Page-level text extractions

== Segment start ==

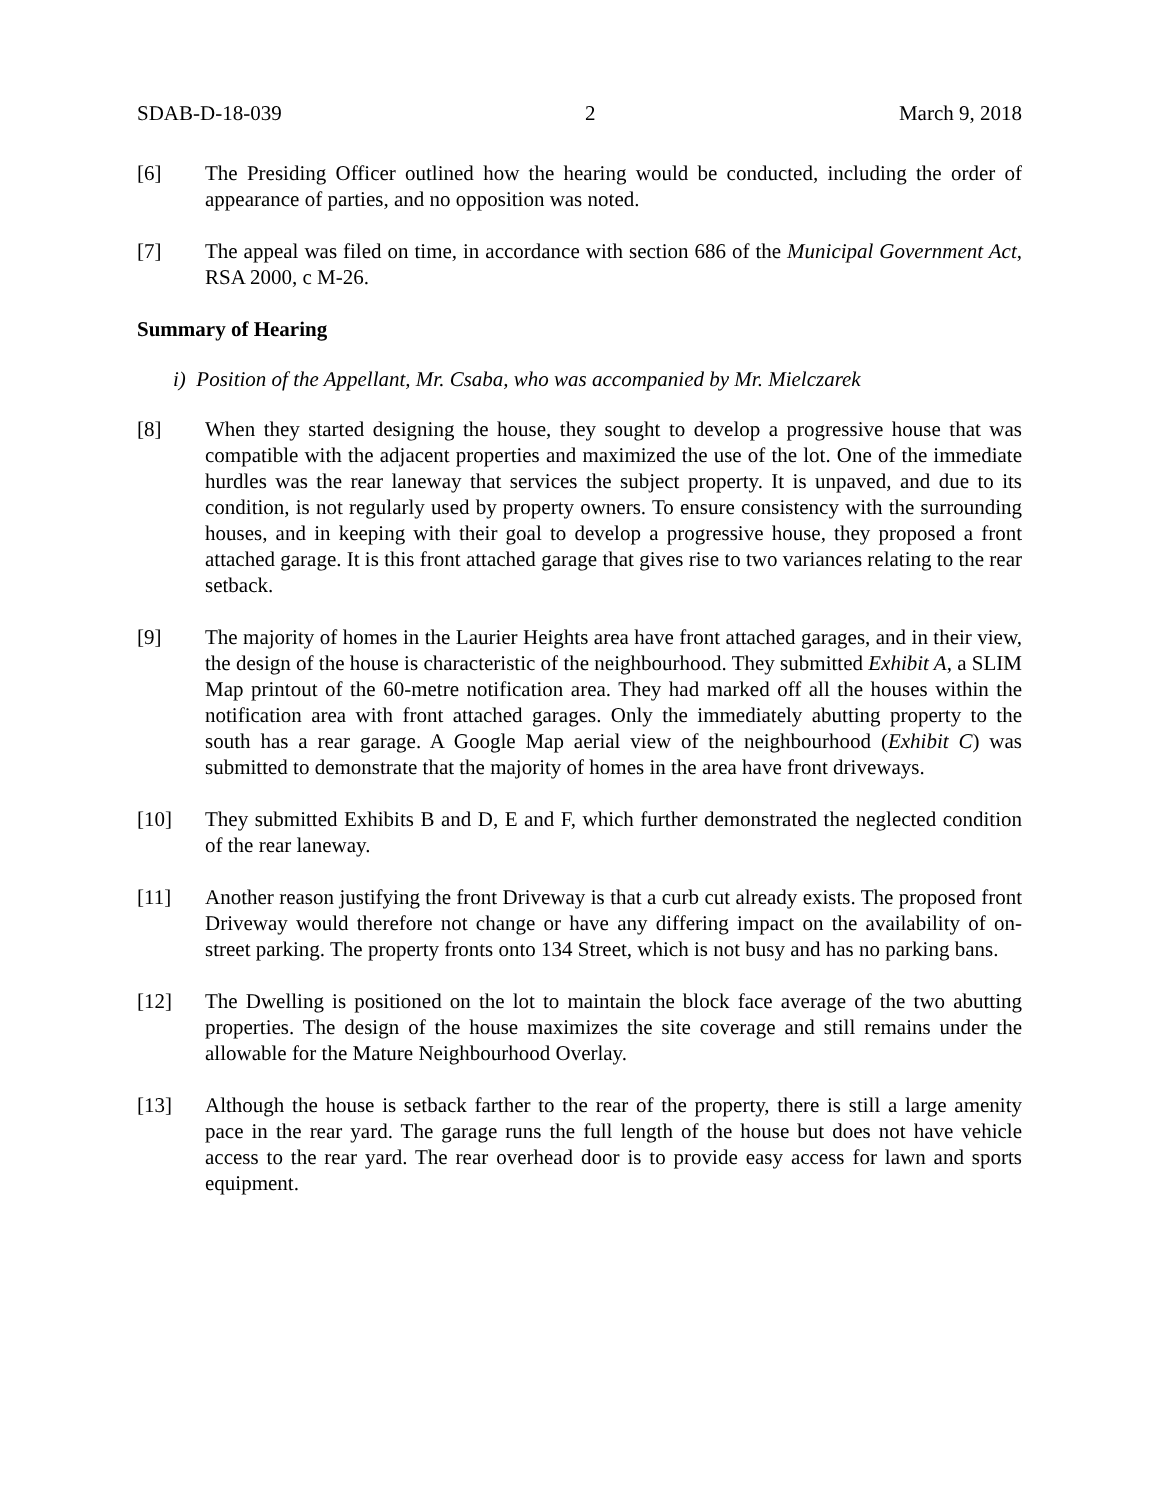SDAB-D-18-039 2 March 9, 2018
[6] The Presiding Officer outlined how the hearing would be conducted, including the order of appearance of parties, and no opposition was noted.
[7] The appeal was filed on time, in accordance with section 686 of the Municipal Government Act, RSA 2000, c M-26.
Summary of Hearing
i) Position of the Appellant, Mr. Csaba, who was accompanied by Mr. Mielczarek
[8] When they started designing the house, they sought to develop a progressive house that was compatible with the adjacent properties and maximized the use of the lot. One of the immediate hurdles was the rear laneway that services the subject property. It is unpaved, and due to its condition, is not regularly used by property owners. To ensure consistency with the surrounding houses, and in keeping with their goal to develop a progressive house, they proposed a front attached garage. It is this front attached garage that gives rise to two variances relating to the rear setback.
[9] The majority of homes in the Laurier Heights area have front attached garages, and in their view, the design of the house is characteristic of the neighbourhood. They submitted Exhibit A, a SLIM Map printout of the 60-metre notification area. They had marked off all the houses within the notification area with front attached garages. Only the immediately abutting property to the south has a rear garage. A Google Map aerial view of the neighbourhood (Exhibit C) was submitted to demonstrate that the majority of homes in the area have front driveways.
[10] They submitted Exhibits B and D, E and F, which further demonstrated the neglected condition of the rear laneway.
[11] Another reason justifying the front Driveway is that a curb cut already exists. The proposed front Driveway would therefore not change or have any differing impact on the availability of on-street parking. The property fronts onto 134 Street, which is not busy and has no parking bans.
[12] The Dwelling is positioned on the lot to maintain the block face average of the two abutting properties. The design of the house maximizes the site coverage and still remains under the allowable for the Mature Neighbourhood Overlay.
[13] Although the house is setback farther to the rear of the property, there is still a large amenity pace in the rear yard. The garage runs the full length of the house but does not have vehicle access to the rear yard. The rear overhead door is to provide easy access for lawn and sports equipment.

== Segment end ==

■ Try it ■
Which lines of the records hold the string "laneway"? Copy each one.

■ Expected answer ■
[8] When they started designing the house, they sought to develop a progressive house that was compatible with the adjacent properties and maximized the use of the lot. One of the immediate hurdles was the rear laneway that services the subject property. It is unpaved, and due to its condition, is not regularly used by property owners. To ensure consistency with the surrounding houses, and in keeping with their goal to develop a progressive house, they proposed a front attached garage. It is this front attached garage that gives rise to two variances relating to the rear setback.
[10] They submitted Exhibits B and D, E and F, which further demonstrated the neglected condition of the rear laneway.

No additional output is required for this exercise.